Utility FirstEnergy on Wednesday beat Wall Street expectations for the third-quarter profits, thanks to higher electricity rates and commercial and residential demand. Data centers, which are power hungry and necessary to support artificial intelligence's boom, have been preparing the U.S. electricity industry for a surge in nationwide electricity consumption. FirstEnergy, based in Akron, Ohio, has narrowed down its adjusted earnings estimate to between $2.50 to $2.56 per common share for the current quarter. This is still within its previous view of $2.40 - $2.60. The company's quarterly performance was improved by new Pennsylvania base rates, but this was partially offset by increased operating costs. FirstEnergy, for example, uses rate cases to determine customer charges by comparing the investments they made in their transmission and electric systems. In the next five years, the company plans to invest 30% more in transmission. Utility also increased its investment programme by 10%, to $5.5 billion in the current year. FirstEnergy electric distribution companies service 6 million customers across Ohio, Pennsylvania and New Jersey as well as in Maryland, West Virginia and New York. According to LSEG, the company reported an adjusted profit per share of 83 cents for the quarter that ended on September 30. This compares with an average analyst estimate of 77. Reporting by Vallari Shrivastava in Bengaluru and Sumit Saha; editing by Shreya biswas
Britain's environment advisers urge steeper emissions cut target for 2035
Britain's climate consultants, the Committee on Climate Change (CCC), has actually suggested in a. letter to federal government that it need to devote to minimizing. greenhouse gas emissions by 81% by 2035 in its approaching budget. next month.
The brand-new Labour federal government is anticipated to reveal boosts. in public costs and taxes in its first budget plan in 14 years. next week.
The emissions cut target advised by the advisors is. greater than the existing target of a 78% reduction by 2035. compared with 1990 levels and excludes international aviation. and shipping emissions.
However, it would make a reputable contribution towards. limiting international warming to 1.5 degrees Celsius above. pre-industrial levels, the committee said.

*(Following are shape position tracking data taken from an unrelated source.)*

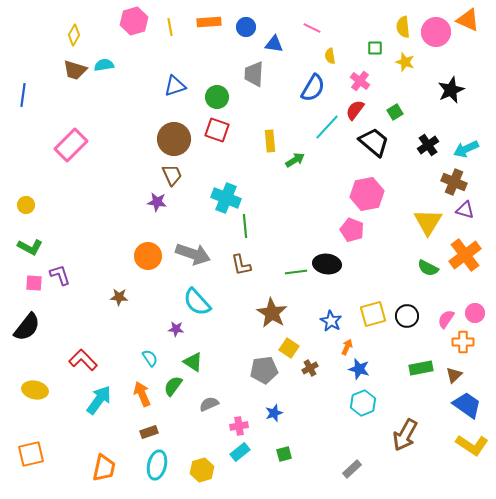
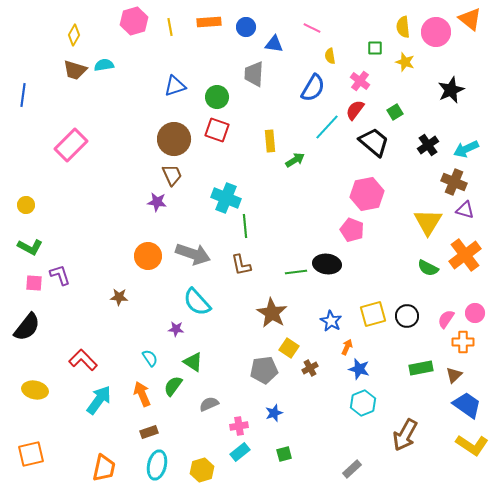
orange triangle at (468, 20): moved 2 px right, 1 px up; rotated 15 degrees clockwise
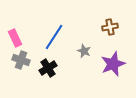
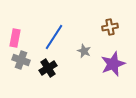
pink rectangle: rotated 36 degrees clockwise
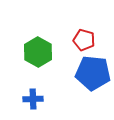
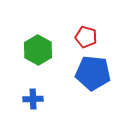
red pentagon: moved 2 px right, 3 px up
green hexagon: moved 2 px up
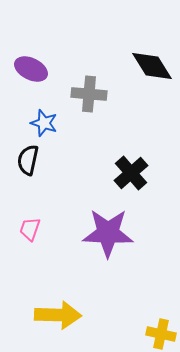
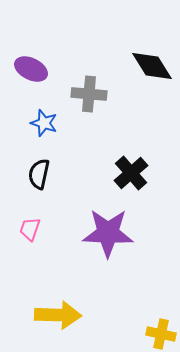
black semicircle: moved 11 px right, 14 px down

With environment damages already probed the world,. targeting an 81% emissions reduction by 2035 sets the right. level of ambition, stated Piers Forster, interim chair of the. committee. Our analysis shows this can be achieved in a way. that benefits jobs and the economy, offered we struck the. country's 2030 target - set in line with the CCC's suggestions in. 2020, he said.
The federal government needs to set out an upgraded climate strategy and. targets for 2035 before a U.N. deadline of February 2025.
In July this year, the CCC said Britain might miss its 2030. emissions reduction target and was off track to meet a. longer-term target of net zero emissions by mid-century.
The recommendations will likewise form part of the committee's seventh. carbon budget strategy covering the years 2038-2042 which is because of. be released in February next year.